I am going to fit an outside water tap. Is it usual/good practice to have the tap and the spur off the water main isolatable inside the house?
- posted
8 years ago
I am going to fit an outside water tap. Is it usual/good practice to have the tap and the spur off the water main isolatable inside the house?
That is certainly what I did, both in my and my daughters house. Last year she got caught out, forgot to turn it off for Winter. Despite it being lagged she returned home one evening to find water gushing down the drive! so yes I think it sensible to have a stop c*ck in the house.
You'll need a double check valve (to prevent backflow) while you're fitting that it makes sense to put a service valve in too, so you can drain the external pipework over winter.
yes, if you don't want it to freeze, spilt and flood the house..
IN winter turn off inside and open outside tap..
A double check valve is required as well if the tap is on the mains water supply. Isolation is a good idea, particulary if there is much pipework outside of any heated area. Means you can turn of the supply and open the tap in winter. The idea being that when the pipe freezes there is somewhere to take the expansion. With the tap closed there is nowhere to take up the expansion.

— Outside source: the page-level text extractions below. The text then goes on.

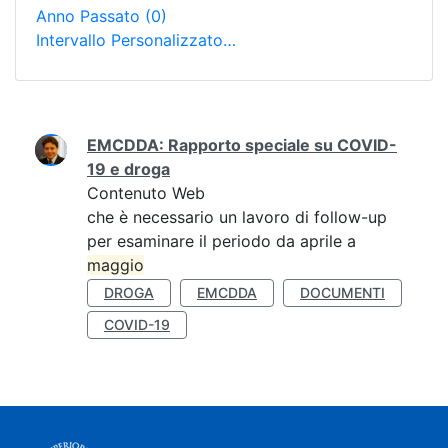
Anno Passato
(0)
Intervallo Personalizzato…
Ricerca
EMCDDA: Rapporto speciale su COVID-
19 e droga
Contenuto Web
che è necessario un lavoro di follow-up
per esaminare il periodo da aprile a
maggio
DROGA
EMCDDA
DOCUMENTI
COVID-19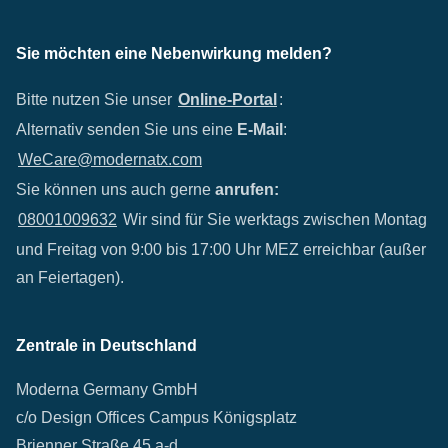
Sie möchten eine Nebenwirkung melden?
Bitte nutzen Sie unser
Online-Portal
:
Alternativ senden Sie uns eine
E-Mail
:
WeCare@modernatx.com
Sie können uns auch gerne
anrufen:
08001009632
Wir sind für Sie werktags zwischen Montag
und Freitag von 9:00 bis 17:00 Uhr MEZ erreichbar (außer
an Feiertagen).
Zentrale in Deutschland
Moderna Germany GmbH
c/o Design Offices Campus Königsplatz
Brienner Straße 45 a-d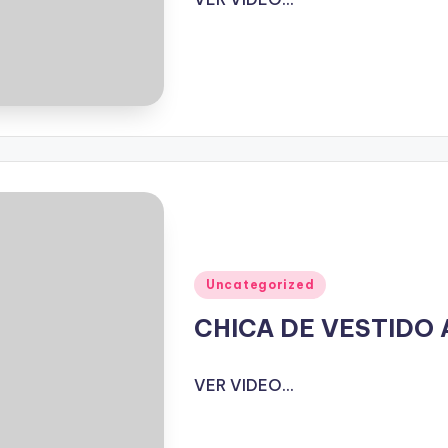
Publicado
Uncategorized
en
CHICA DE VESTIDO
VER VIDEO...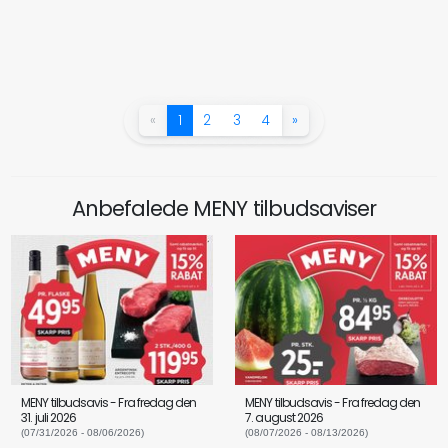
«
1
2
3
4
»
Anbefalede MENY tilbudsaviser
MENY tilbudsavis - Fra fredag den
MENY tilbudsavis - Fra fredag den
31. juli 2026
7. august 2026
(07/31/2026 - 08/06/2026)
(08/07/2026 - 08/13/2026)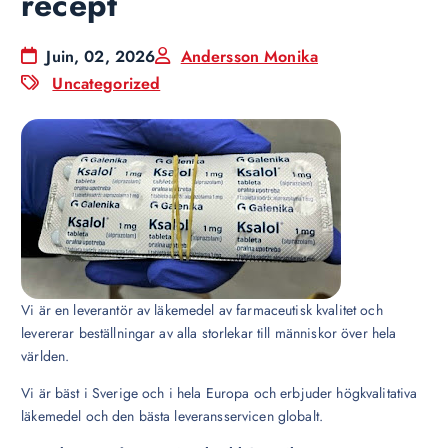
recept
Juin, 02, 2026
Andersson Monika
Uncategorized
Vi är en leverantör av läkemedel av farmaceutisk kvalitet och
levererar beställningar av alla storlekar till människor över hela
världen.
Vi är bäst i Sverige och i hela Europa och erbjuder högkvalitativa
läkemedel och den bästa leveransservicen globalt.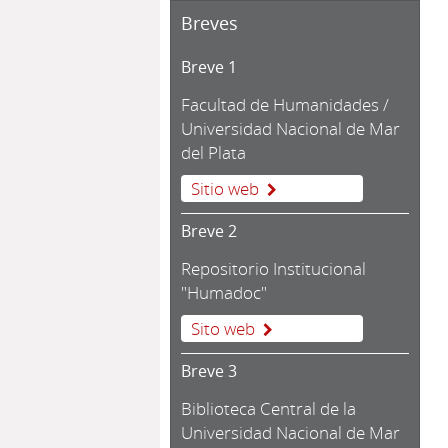
Breves
Breve 1
Facultad de Humanidades /
Universidad Nacional de Mar
del Plata
Sitio web
Breve 2
Repositorio Institucional
"Humadoc"
Sito web
Breve 3
Biblioteca Central de la
Universidad Nacional de Mar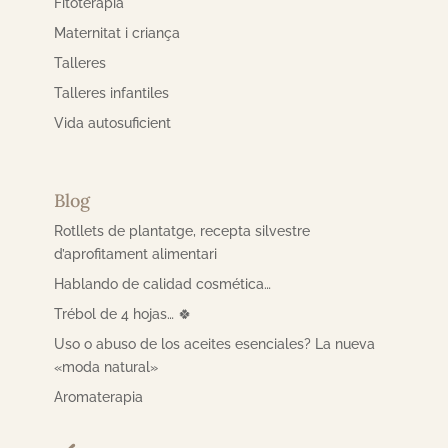
Fitoteràpia
Maternitat i criança
Talleres
Talleres infantiles
Vida autosuficient
Blog
Rotllets de plantatge, recepta silvestre
d’aprofitament alimentari
Hablando de calidad cosmética…
Trébol de 4 hojas… 🍀
Uso o abuso de los aceites esenciales? La nueva
«moda natural»
Aromaterapia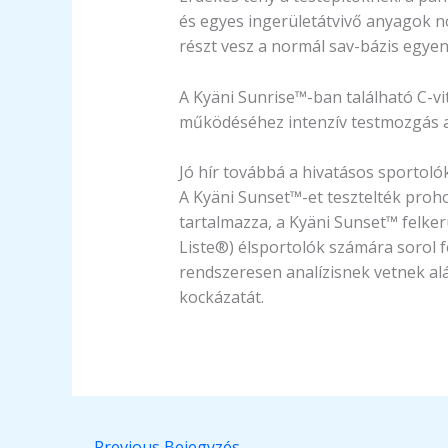
és egyes ingerületátvivő anyagok n
részt vesz a normál sav-bázis egye
A Kyäni Sunrise™-ban található C-v
működéséhez intenzív testmozgás al
Jó hír továbbá a hivatásos sportoló
A Kyäni Sunset™­-et tesztelték pro
tartalmazza, a Kyäni Sunset™ felkerül
Liste®) élsportolók számára sorol f
rendszeresen analízisnek vetnek alá
kockázatát.
←
Previous Bejegyzés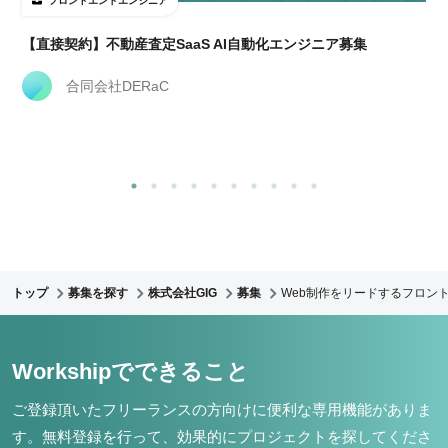
フロントエンドエンジニア
【直接契約】不動産査定SaaS AI自動化エンジニア募集
合同会社DERaC
トップ
募集を探す
株式会社GIG
募集
Web制作をリードするフロント
Workshipでできること
ご登録頂いたフリーランスの方向けに便利な専用機能がありま
す。
無料登録を行って、効果的にプロジェクトを探してくださ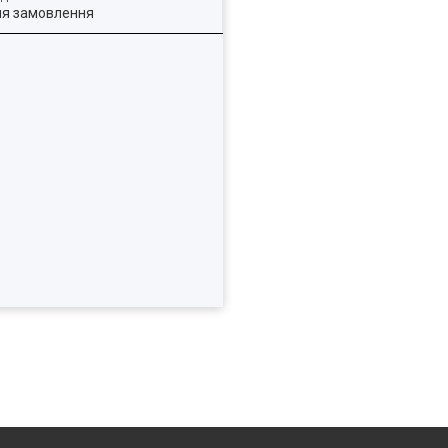
ля замовлення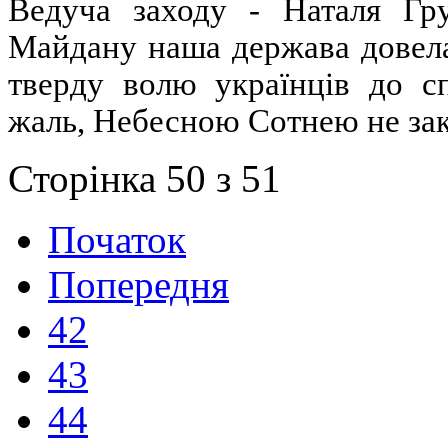
Ведуча заходу - Наталя Гр
Майдану наша держава довела 
тверду волю українців до сп
жаль, Небесною Сотнею не закі
Сторінка 50 з 51
Початок
Попередня
42
43
44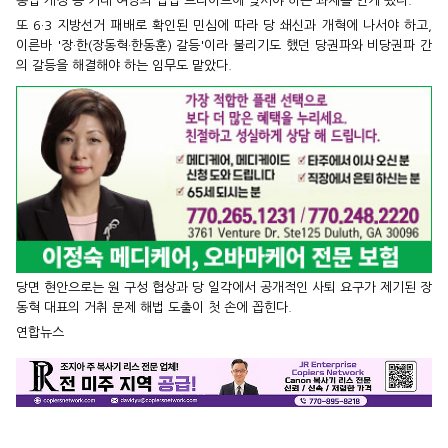
송법 개정 등 거대 여당의 입법 드라이브에 맞서야 하는 과제를 안게 됐다.
또 6·3 지방선거 패배로 확인된 민심에 따라 당 쇄신과 개혁에 나서야 하고,
이른바 '장·한(장동혁·한동훈) 갈등'이라 불리기도 했던 당권파와 비당권파 간
의 갈등을 해결해야 하는 임무도 맡았다.
당면 현안으로는 원 구성 협상과 당 일각에서 공개적인 사퇴 요구가 제기된 장
동혁 대표의 거취 문제 해법 도출이 첫 손에 꼽힌다.
연합뉴스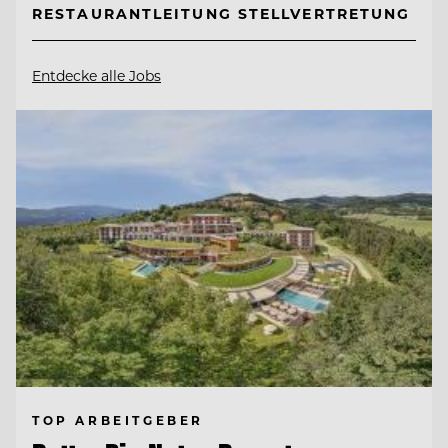
RESTAURANTLEITUNG STELLVERTRETUNG
Entdecke alle Jobs
TOP ARBEITGEBER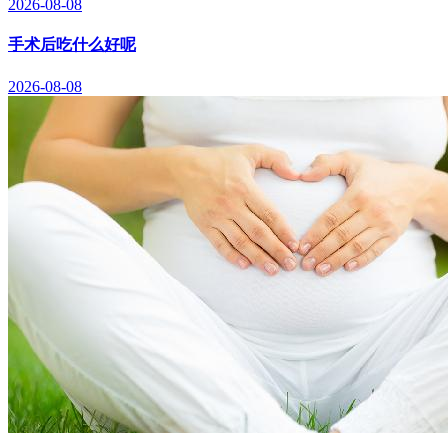
2026-08-08
手术后吃什么好呢
2026-08-08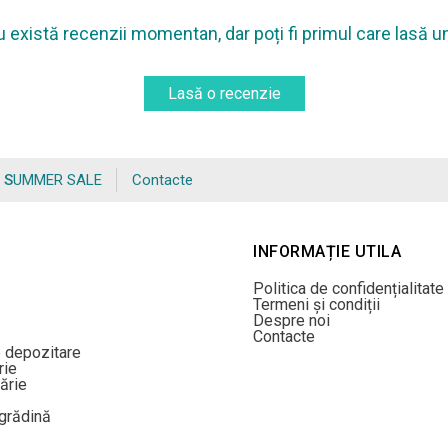
 există recenzii momentan, dar poți fi primul care lasă u
Lasă o recenzie
SUMMER SALE
Contacte
INFORMAȚIE UTILA
Politica de confidențialitate
Termeni și condiții
Despre noi
Contacte
e depozitare
rie
ărie
/grădină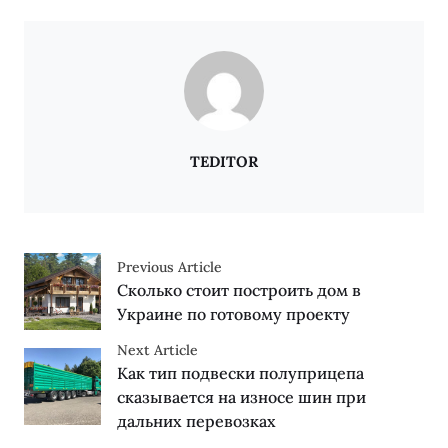
TEDITOR
Previous Article
Сколько стоит построить дом в
Украине по готовому проекту
Next Article
Как тип подвески полуприцепа
сказывается на износе шин при
дальних перевозках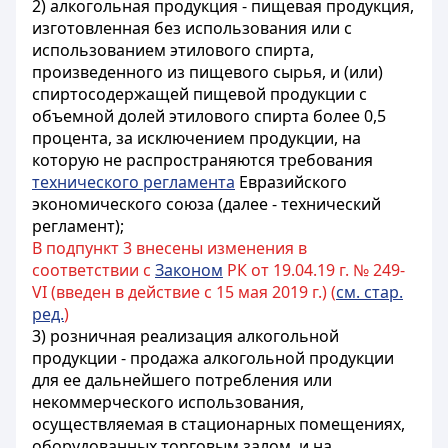
2) алкогольная продукция - пищевая продукция,
изготовленная без использования или с
использованием этилового спирта,
произведенного из пищевого сырья, и (или)
спиртосодержащей пищевой продукции с
объемной долей этилового спирта более 0,5
процента, за исключением продукции, на
которую не распространяются требования
технического регламента
Евразийского
экономического союза (далее - технический
регламент);
В подпункт 3 внесены изменения в
соответствии с
Законом
РК от 19.04.19 г. № 249-
VI (введен в действие с 15 мая 2019 г.) (
см. стар.
ред.
)
3) розничная реализация алкогольной
продукции - продажа алкогольной продукции
для ее дальнейшего потребления или
некоммерческого использования,
осуществляемая в стационарных помещениях,
оборудованных торговым залом, и на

The water board might want to know and slap a "hose pipe" fee on your bill if you are un-metered. That's quite old though, things may have changed.
There's frost proof taps... They shut off inside the house -- but they will burst anyway if a hose is left on so that the outside bit of the tap can't drain.
Thomas Prufer
Every external tap with a hose attachment I have seen already has a double check valve, so only an isolator required inside. The only problem with tho se taps is that if you turn the isolator inside off opening the tap does no t drain all the water out between isolator and tap even with the external t ap lower than the isolator. To completely drain any pipe between isolator a nd external tap will require a drain c*ck.
Richard
As others have said then it's logical to be able to shut it off as you would most taps in the house but I fittes a "straight through the wall" external tap so the only metal outside is the tap it's self. The pipework inside the house is in the boiler room. Never his it freeze and never turned it off or drained it down in 12 years or more.
I like to thing that the small plug of ice that forms behind the tap valve is in it's self so small that should the freezing get past the depth of the outer brick skin it will be prevented from going any further as the heat of indoors will naturally warm the pipe to a point of equilibrium somewhere within the cavity.
:)
Ah yes. the good old tried and tested belt, braces, and binder twine method.
Yes - and a slope downwards, so opening the tap with the isolator off drains the pipe.
*However* if the tap is tight to the wall with the pipe running directly through the wall into the tap, IME in the south, it's unlikely to freeze.
Do such taps not have a little grub screw on the underside to allow the tap body to be drained?
I used plastic pipe for the run through the wall, since I didn't want copper pipe acting as a thermal bridge to the freezing temperatures outside.